··· GIVEN INFORMATION ···

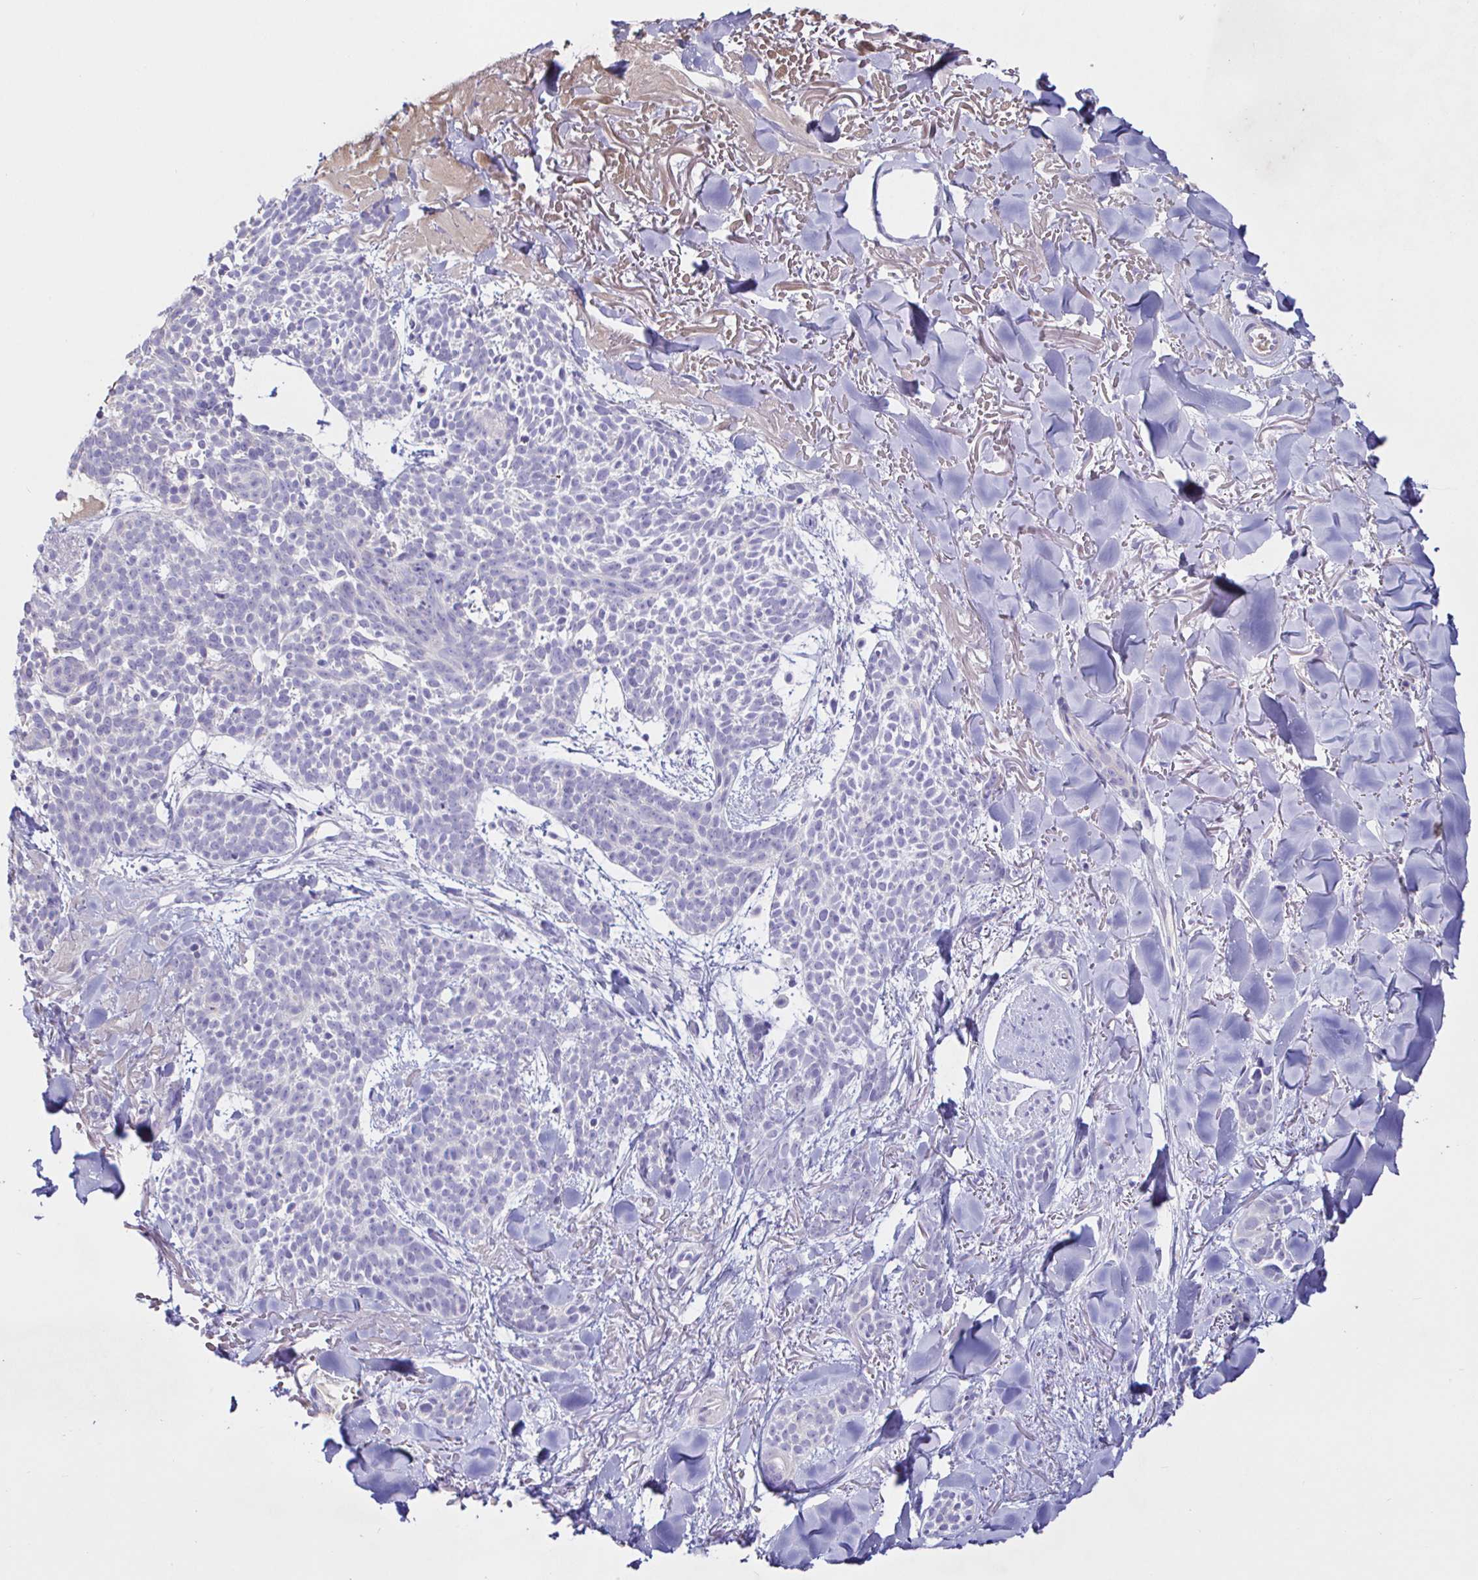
{"staining": {"intensity": "negative", "quantity": "none", "location": "none"}, "tissue": "skin cancer", "cell_type": "Tumor cells", "image_type": "cancer", "snomed": [{"axis": "morphology", "description": "Basal cell carcinoma"}, {"axis": "morphology", "description": "BCC, high aggressive"}, {"axis": "topography", "description": "Skin"}], "caption": "This is an immunohistochemistry (IHC) histopathology image of skin cancer (basal cell carcinoma). There is no expression in tumor cells.", "gene": "SAA4", "patient": {"sex": "female", "age": 86}}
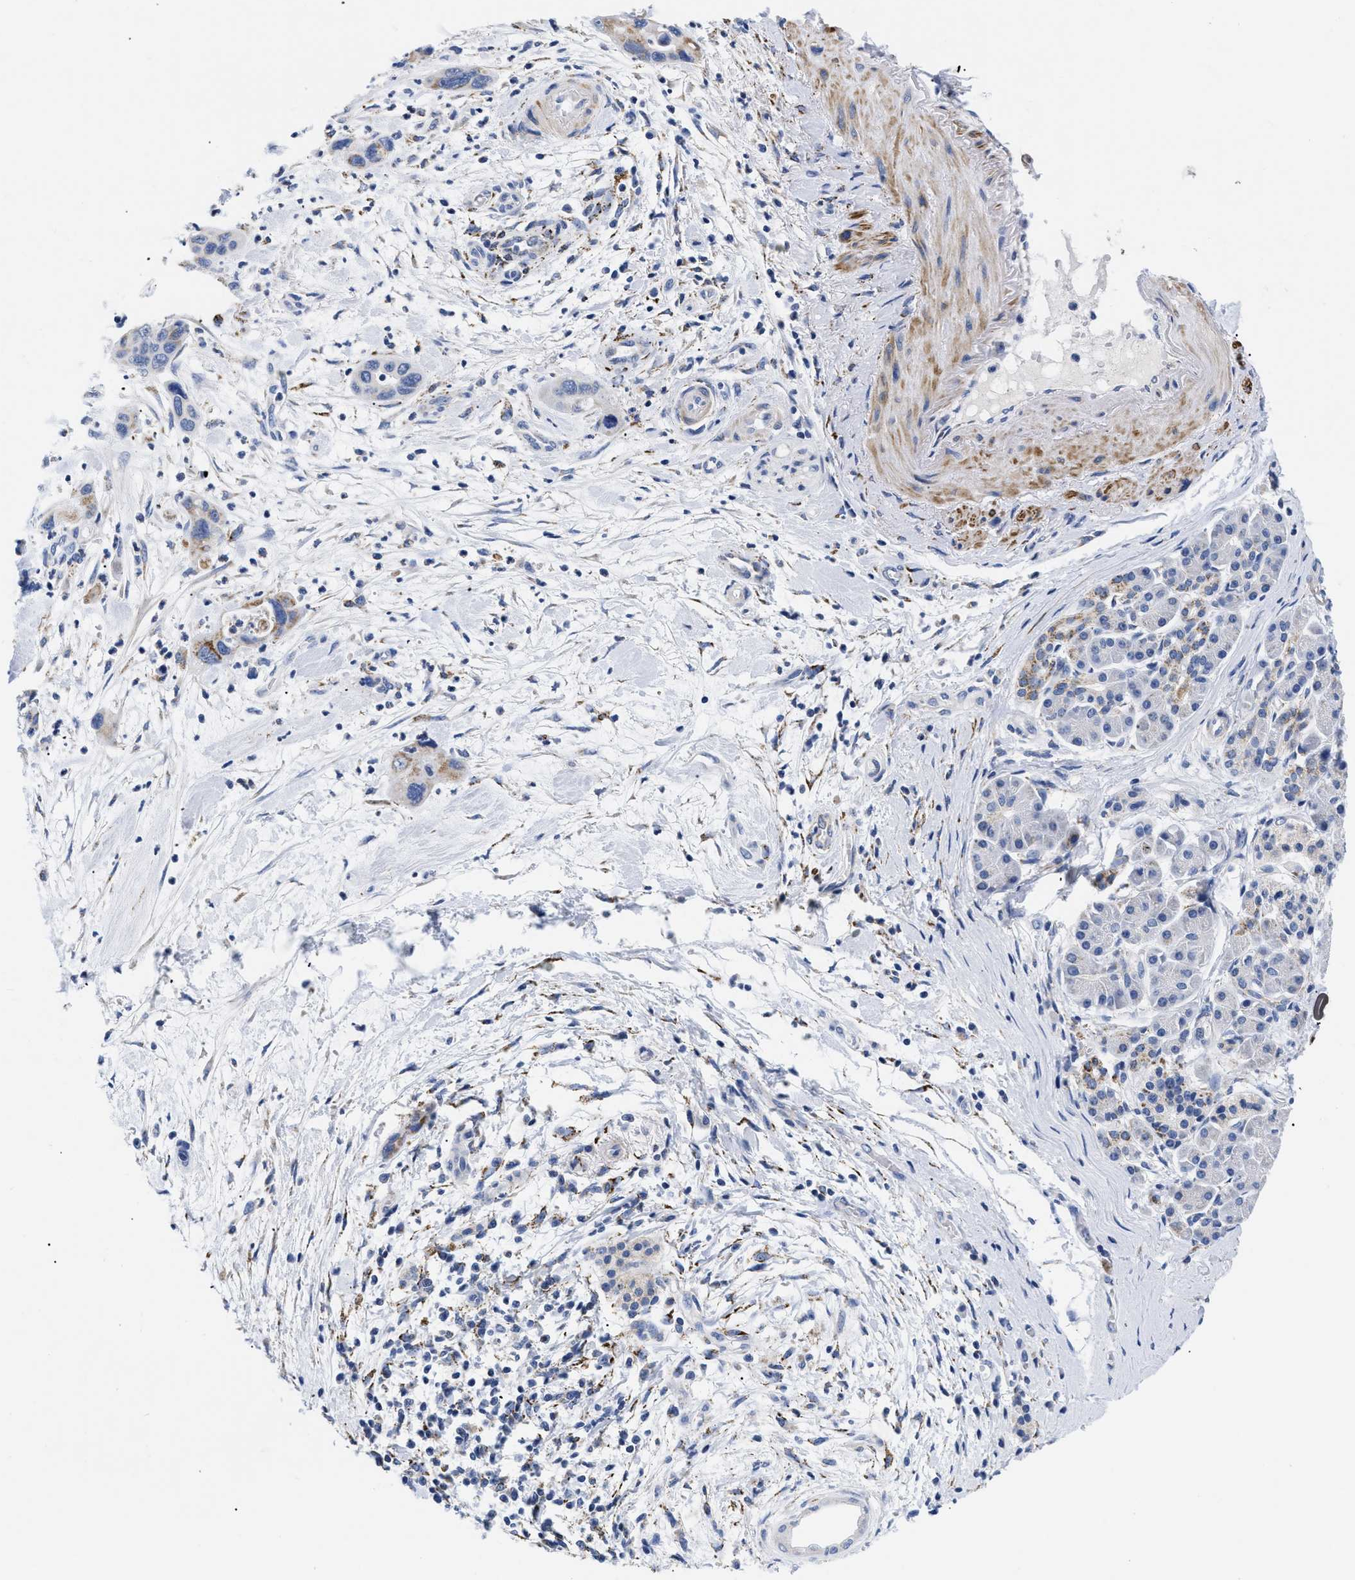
{"staining": {"intensity": "moderate", "quantity": "25%-75%", "location": "cytoplasmic/membranous"}, "tissue": "pancreatic cancer", "cell_type": "Tumor cells", "image_type": "cancer", "snomed": [{"axis": "morphology", "description": "Adenocarcinoma, NOS"}, {"axis": "topography", "description": "Pancreas"}], "caption": "A brown stain shows moderate cytoplasmic/membranous positivity of a protein in adenocarcinoma (pancreatic) tumor cells.", "gene": "GPR149", "patient": {"sex": "female", "age": 70}}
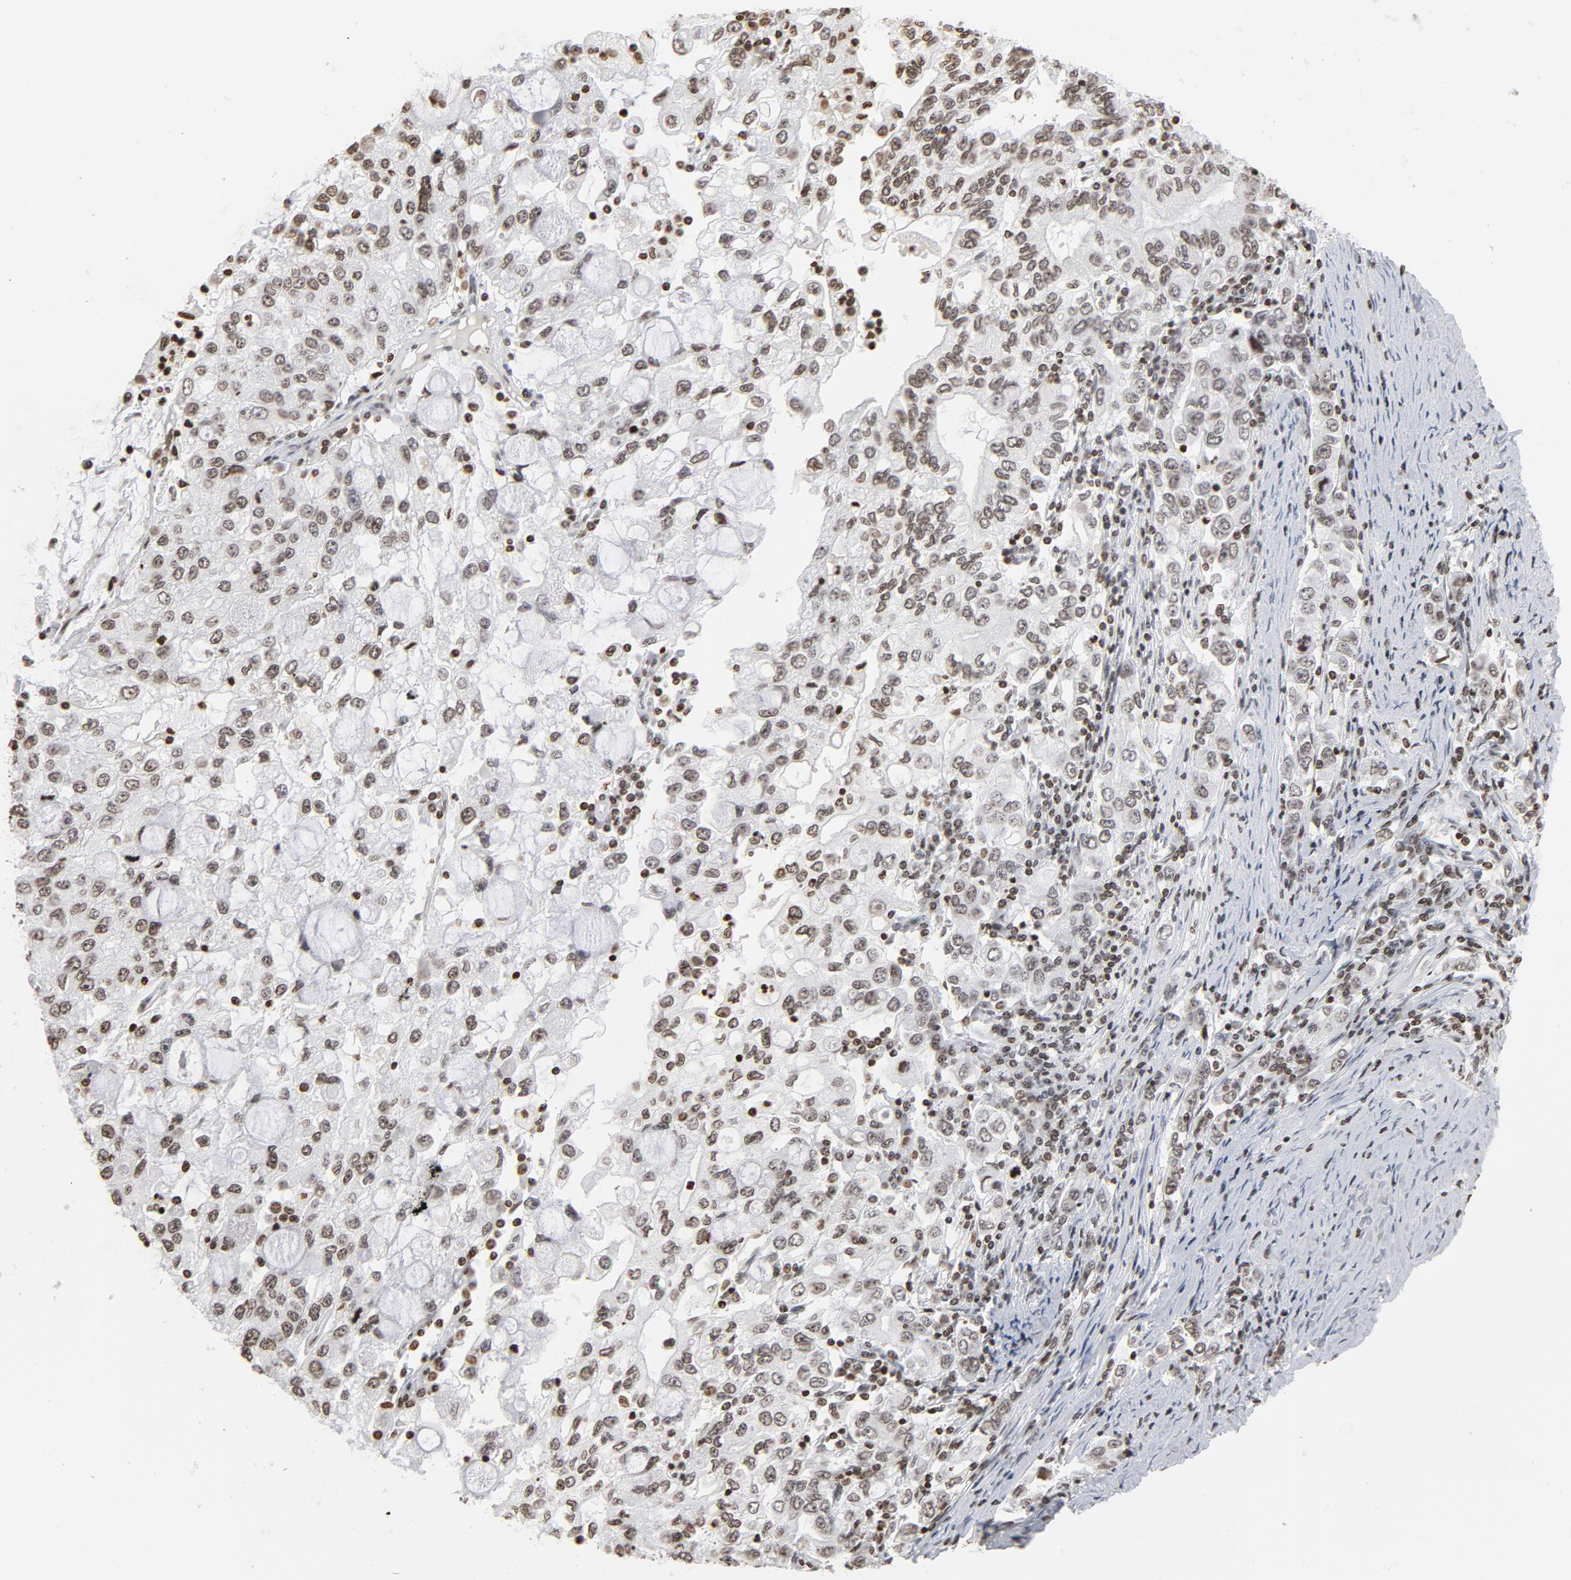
{"staining": {"intensity": "weak", "quantity": ">75%", "location": "nuclear"}, "tissue": "stomach cancer", "cell_type": "Tumor cells", "image_type": "cancer", "snomed": [{"axis": "morphology", "description": "Adenocarcinoma, NOS"}, {"axis": "topography", "description": "Stomach, lower"}], "caption": "A brown stain highlights weak nuclear positivity of a protein in human stomach adenocarcinoma tumor cells.", "gene": "H2AC12", "patient": {"sex": "female", "age": 72}}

···

With images omitted, output the data exactly as given.

{"staining": {"intensity": "negative", "quantity": "none", "location": "none"}, "tissue": "skin cancer", "cell_type": "Tumor cells", "image_type": "cancer", "snomed": [{"axis": "morphology", "description": "Basal cell carcinoma"}, {"axis": "morphology", "description": "BCC, high aggressive"}, {"axis": "topography", "description": "Skin"}], "caption": "This is an immunohistochemistry (IHC) histopathology image of skin cancer (basal cell carcinoma). There is no expression in tumor cells.", "gene": "SAA4", "patient": {"sex": "female", "age": 86}}
{"staining": {"intensity": "moderate", "quantity": "25%-75%", "location": "cytoplasmic/membranous"}, "tissue": "pancreatic cancer", "cell_type": "Tumor cells", "image_type": "cancer", "snomed": [{"axis": "morphology", "description": "Adenocarcinoma, NOS"}, {"axis": "topography", "description": "Pancreas"}], "caption": "A brown stain shows moderate cytoplasmic/membranous positivity of a protein in adenocarcinoma (pancreatic) tumor cells.", "gene": "GPR149", "patient": {"sex": "female", "age": 70}}
{"staining": {"intensity": "weak", "quantity": ">75%", "location": "nuclear"}, "tissue": "stomach cancer", "cell_type": "Tumor cells", "image_type": "cancer", "snomed": [{"axis": "morphology", "description": "Adenocarcinoma, NOS"}, {"axis": "topography", "description": "Stomach, lower"}], "caption": "A brown stain highlights weak nuclear positivity of a protein in human stomach adenocarcinoma tumor cells.", "gene": "H2AC12", "patient": {"sex": "female", "age": 72}}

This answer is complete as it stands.